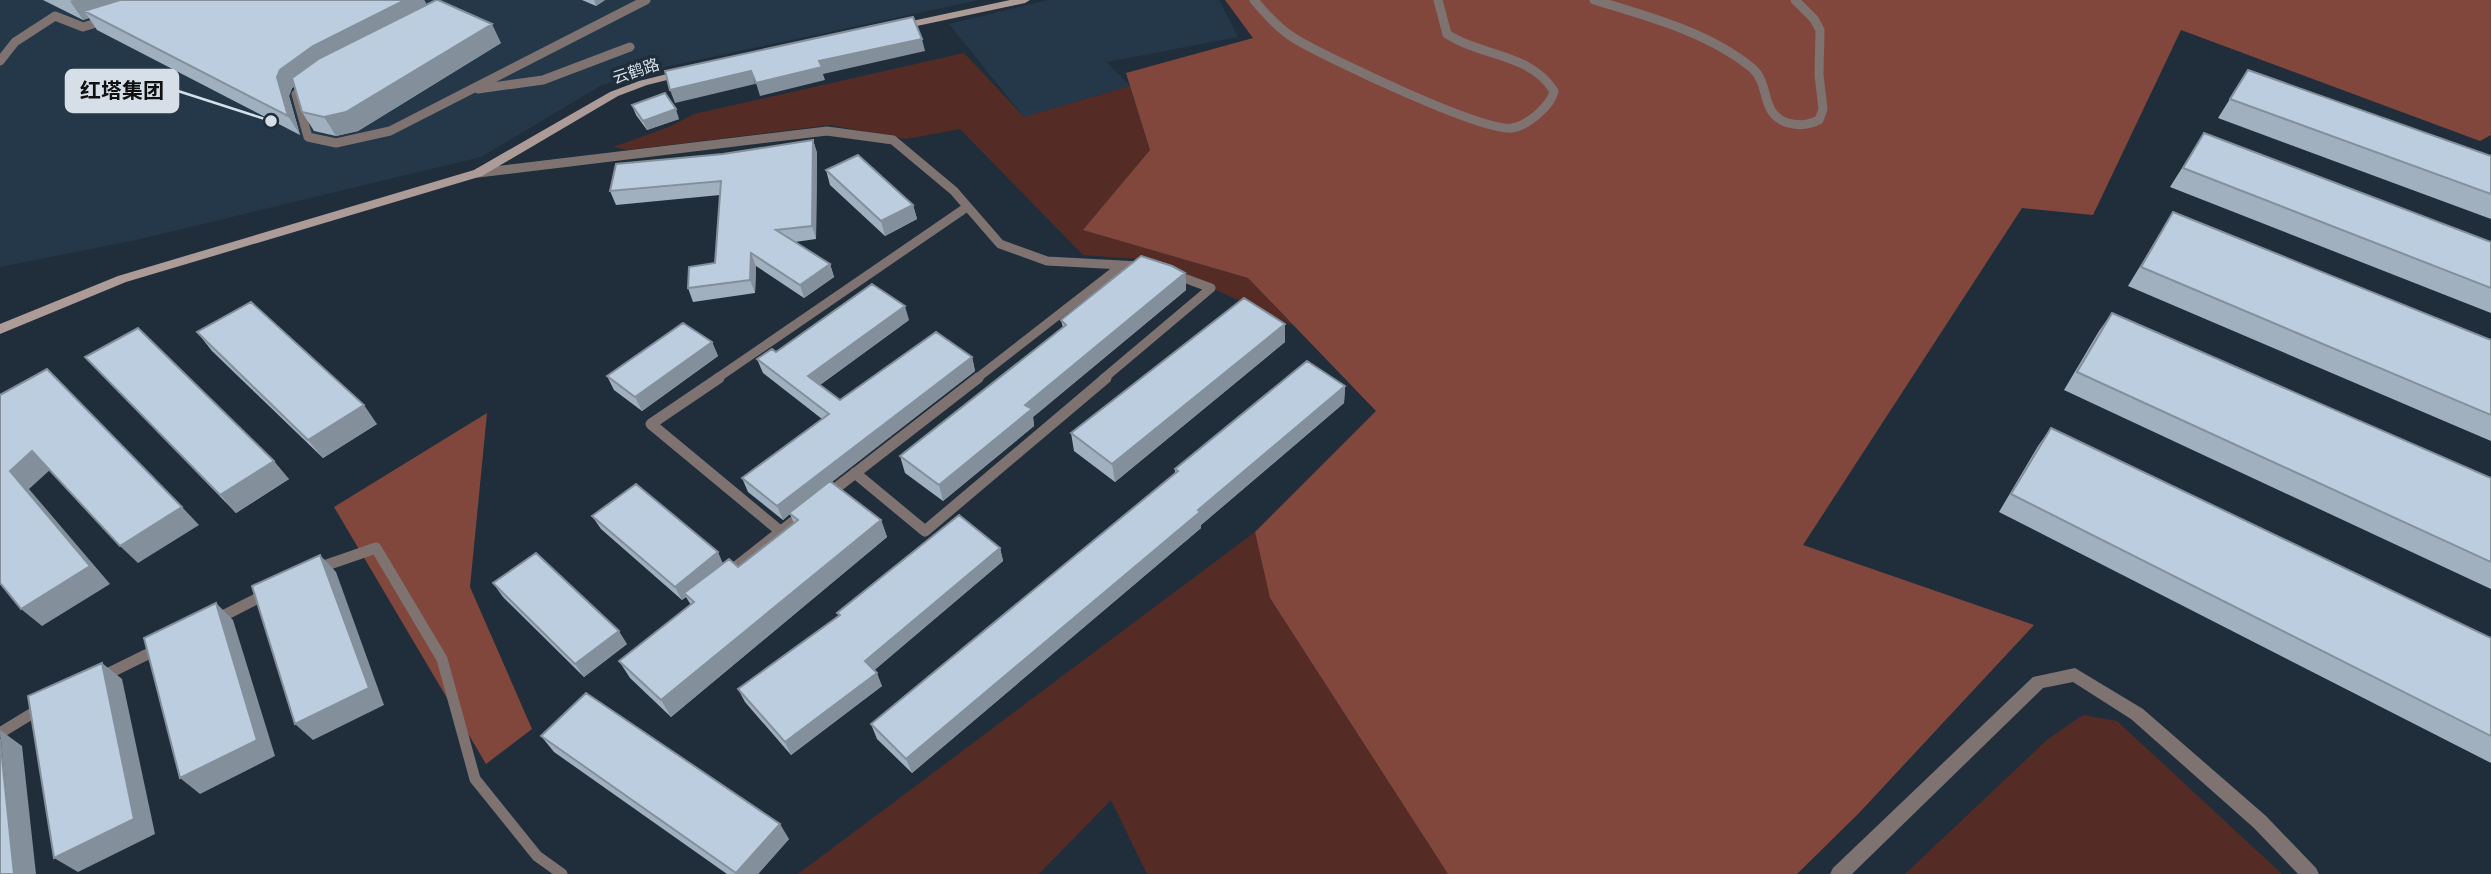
<svg xmlns="http://www.w3.org/2000/svg" width="2491" height="874" viewBox="0 0 2491 874" font-family="Helvetica,'Noto Sans SC',sans-serif">
<rect width="100%" height="100%" fill="#202e3b"/>
<path fill="#243849" d="M0,0H979L669,66L602,85L481,157L136,240L0,267Z
M1048,0H1219L1238,37L1107,62L1130,86L1024,117L949,24Z"/>
<path fill="#552c25" d="M964,53L1024,117L1130,86L1150,150L1084,230L1248,278L1294,326L1151,260L1083,255L960,129L906,139L830,125L628,150L613,147L669,127L694,114Z
M1255,532L1270,598L1448,874H1147L1111,800L1039,874H798Z
M2083,715L2117,721L2282,874H1905L2048,739Z"/>
<path fill="#82473c" d="M1225,0H2491V135L2480,141L2181,30L2093,215L2022,208L1803,545L2034,625L1859,813L1797,874H1448L1270,598L1255,532L1376,411L1248,278L1083,230L1150,150L1126,73L1253,38Z
M487,413L470,587L532,729L486,764L334,507Z"/>
<g fill="none" stroke-linecap="round" stroke-linejoin="round">
<path stroke="#7e7371" stroke-width="9" d="M1254,0C1267,16 1280,30 1297,40C1328,58 1482,132 1512,128C1527,126 1551,106 1554,91C1530,53 1482,57 1447,34L1438,0
M1594,0C1647,16 1708,32 1752,68C1771,84 1759,114 1788,123C1799,126 1809,125 1819,120L1823,109L1819,75L1820,30L1814,19L1795,0
M0,61L15,42L55,16L83,27L106,20
M308,85L296,94L308,137L336,143L390,131L646,0
M478,89L543,80L630,47
M478,173L827,131L893,140L954,191L1000,244L1047,261L1140,266
M1173,274L1211,288
M716,379L967,207
M976,379L1120,267
M1103,379L1211,288"/>
<path stroke="#7e7371" stroke-width="11" d="M719,378L651,424L780,531
M855,473L925,531L1106,378
M827,495L978,378
M315,569L376,548L442,659L475,779L537,856L562,874
M728,573L803,514
M215,620L266,594
M99,678L160,648
M0,733L41,708"/>
<path fill="#7e7371" fill-rule="evenodd" d="M2075,668L2143,709L2266,816L2316,868L2319,874H2298L2254,828L2131,719L2073,682L2043,688L1852,874H1830L1833,868L2033,677Z"/>
<path fill="#ac9b97" fill-rule="evenodd" d="M1010,0H1030L1025,3L898,30L893,27L898,24Z
M683,70L687,71V75L647,85L618,96L482,176L126,282L0,334V324L118,276L474,170L610,92L639,81Z"/>
</g>
<path fill="#a1b0bf" d="M43,0H424L427,5L501,43L358,131L336,136L314,131L302,112L295,86L292,88L289,96L300,135L97,30L89,18L83,20Z
M582,0H605L596,6Z
M2248,70L2491,156V219L2218,118Z
M632,105L679,119L647,130L636,115Z
M2204,133L2491,242V313L2170,187Z
M813,140L817,153L816,239L795,242L830,264L834,277L804,298L756,266L755,293L693,302L688,288L715,263L720,195L616,205L610,191L723,154Z
M826,170L913,205L917,219L885,236L830,185Z
M2173,212L2491,340V441L2128,286Z
M1185,273L1186,290L1033,417L1034,426L943,501L905,473L900,456L1063,328L1061,320Z
M2112,313L2491,478V589L2064,390L2099,331Z
M909,320L820,385L840,400L972,357L975,371L831,482L881,520L887,537L671,717L630,678L619,661L691,605L686,597L682,600L601,529L592,516L723,563L738,567L794,523L790,514L783,520L748,492L742,478L822,419L763,373L757,359L776,352Z
M1285,324V342L1115,482L1074,451L1071,433Z
M197,332L377,424L323,458L212,351Z
M712,342L718,356L642,411L614,390L607,376Z
M85,357L289,479L236,513Z
M1345,386L1344,403L1201,525V528L912,773L877,739L871,724L1175,474V469Z
M2051,428L2491,638V763L1999,512L2038,446Z
M1000,548L1003,561L874,670L882,686L791,755L745,702L738,689L839,616L837,613Z
M493,583L627,644L584,677L503,597Z
M541,736L789,839L758,874H727L554,752Z"/>
<path fill="#83909b" d="M73,0H145L84,11L89,18L83,20L70,1Z
M405,0H424L430,11L324,65L292,88L289,96L300,135L288,116L277,77L280,70L313,46Z
M594,0H605L596,6Z
M492,24L501,43L358,131L336,136L324,117Z
M922,39L925,51L823,74L825,80L760,96L756,83L819,61Z
M751,71L755,84L675,103L670,90Z
M676,109L679,119L647,130L643,121Z
M813,140L817,153L816,239L812,226Z
M913,205L917,219L885,236L881,221Z
M751,253L756,266L755,293L750,280Z
M830,264L834,277L804,298L800,285Z
M1185,273L1186,290L1033,417L1034,426L943,501L939,485L1025,405Z
M905,306L909,320L813,390L808,376Z
M1285,324V342L1115,482L1112,464Z
M712,342L718,356L642,411L635,397Z
M972,357L975,371L791,514L789,513L790,514L783,520L777,506Z
M1345,386L1344,403L1201,525V528L912,773L906,759Z
M364,405L377,424L323,458L308,440Z
M32,451L51,469L29,489L110,584L42,626L21,609L10,471Z
M274,461L289,479L236,513L220,495Z
M182,507L199,525L138,563L120,546Z
M881,520L887,537L671,717L661,700Z
M1000,548L1003,561L870,674L865,661Z
M718,552L724,566L684,593L686,597L682,600L675,587Z
M320,555L336,572L384,705L313,740L295,724Z
M216,603L233,620L275,756L200,794L180,778Z
M619,631L627,644L584,677L575,664Z
M102,663L122,679L155,834L78,872L54,858Z
M877,673L882,686L791,755L785,742Z
M0,730L22,746L36,874H14Z
M780,824L789,839L758,874H737L736,873Z"/>
<path fill="#bbcdde" stroke="#83909b" stroke-width="2" d="M120,0H405L313,46L280,70L277,77L288,116L84,11Z
M436,0H438L492,24L346,112L324,117L302,112L292,78L320,58Z
M913,17L922,39L819,61L822,67L756,83L751,71L670,90L665,71Z
M2248,70L2491,156V194L2230,99Z
M665,93L676,109L643,121L632,105Z
M2204,133L2491,242V288L2183,168Z
M813,140L812,226L776,230L830,264L800,285L751,253L750,280L688,288L689,267L715,263L721,181L610,191L616,164L723,154Z
M858,155L913,205L881,221L826,170Z
M2173,212L2491,340V415L2141,267Z
M1141,256L1172,266L1185,273L1025,405L1032,409L939,485L900,456L1066,325L1061,320Z
M872,284L905,306L808,376L840,400L936,332L972,357L777,506L742,478L829,414L757,359L772,349L776,352Z
M1244,298L1285,324L1112,464L1071,433Z
M251,302L364,405L308,440L197,332Z
M2112,313L2491,478V562L2077,372Z
M683,323L712,342L635,397L607,376Z
M138,328L274,461L220,495L85,357Z
M1307,361L1345,386L1198,510L1200,512L906,759L871,724L1178,471L1175,469Z
M47,369L182,507L120,546L32,451L10,471L90,566L21,609L0,583V395Z
M2051,428L2491,638V736L2011,494Z
M830,481L881,520L661,700L619,661L694,602L684,593L729,559L738,567L798,520L789,513Z
M636,484L718,552L675,587L592,516Z
M959,515L1000,548L865,661L877,673L785,742L738,689L840,615L837,613Z
M536,553L619,631L575,664L493,583Z
M320,555L369,688L295,724L252,586Z
M216,603L257,740L180,778L144,638Z
M102,663L134,819L54,858L28,696Z
M586,693L780,824L736,873L541,736Z
M0,739L14,874H0Z"/>
<g text-anchor="middle" dominant-baseline="central" stroke-width="7" stroke-linejoin="round" paint-order="stroke">
<g font-size="16" fill="#d6dfe8" stroke="#202e3b">
<text transform="translate(636 71) rotate(-18)">云鹤路</text>
</g>
</g>
<path fill="none" stroke="#d6dfe8" stroke-width="2.5" d="M271 121L178 91"/>
<circle fill="#d6dfe8" stroke="#202e3b" stroke-width="2.5" cx="271" cy="121" r="7"/>
<rect fill="#d6dfe8" stroke="#d6dfe8" stroke-width="2.5" x="66" y="70" width="112" height="42" rx="7"/>
<g font-size="21" text-anchor="middle" font-weight="bold" fill="#111">
<text x="122" y="98">红塔集团</text>
</g>
</svg>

● ● ● ● ●

Copy out each line of the material that holds the word "stroke".

<g fill="none" stroke-linecap="round" stroke-linejoin="round">
<path stroke="#7e7371" stroke-width="9" d="M1254,0C1267,16 1280,30 1297,40C1328,58 1482,132 1512,128C1527,126 1551,106 1554,91C1530,53 1482,57 1447,34L1438,0
<path stroke="#7e7371" stroke-width="11" d="M719,378L651,424L780,531
<path fill="#bbcdde" stroke="#83909b" stroke-width="2" d="M120,0H405L313,46L280,70L277,77L288,116L84,11Z
<g text-anchor="middle" dominant-baseline="central" stroke-width="7" stroke-linejoin="round" paint-order="stroke">
<g font-size="16" fill="#d6dfe8" stroke="#202e3b">
<path fill="none" stroke="#d6dfe8" stroke-width="2.5" d="M271 121L178 91"/>
<circle fill="#d6dfe8" stroke="#202e3b" stroke-width="2.5" cx="271" cy="121" r="7"/>
<rect fill="#d6dfe8" stroke="#d6dfe8" stroke-width="2.5" x="66" y="70" width="112" height="42" rx="7"/>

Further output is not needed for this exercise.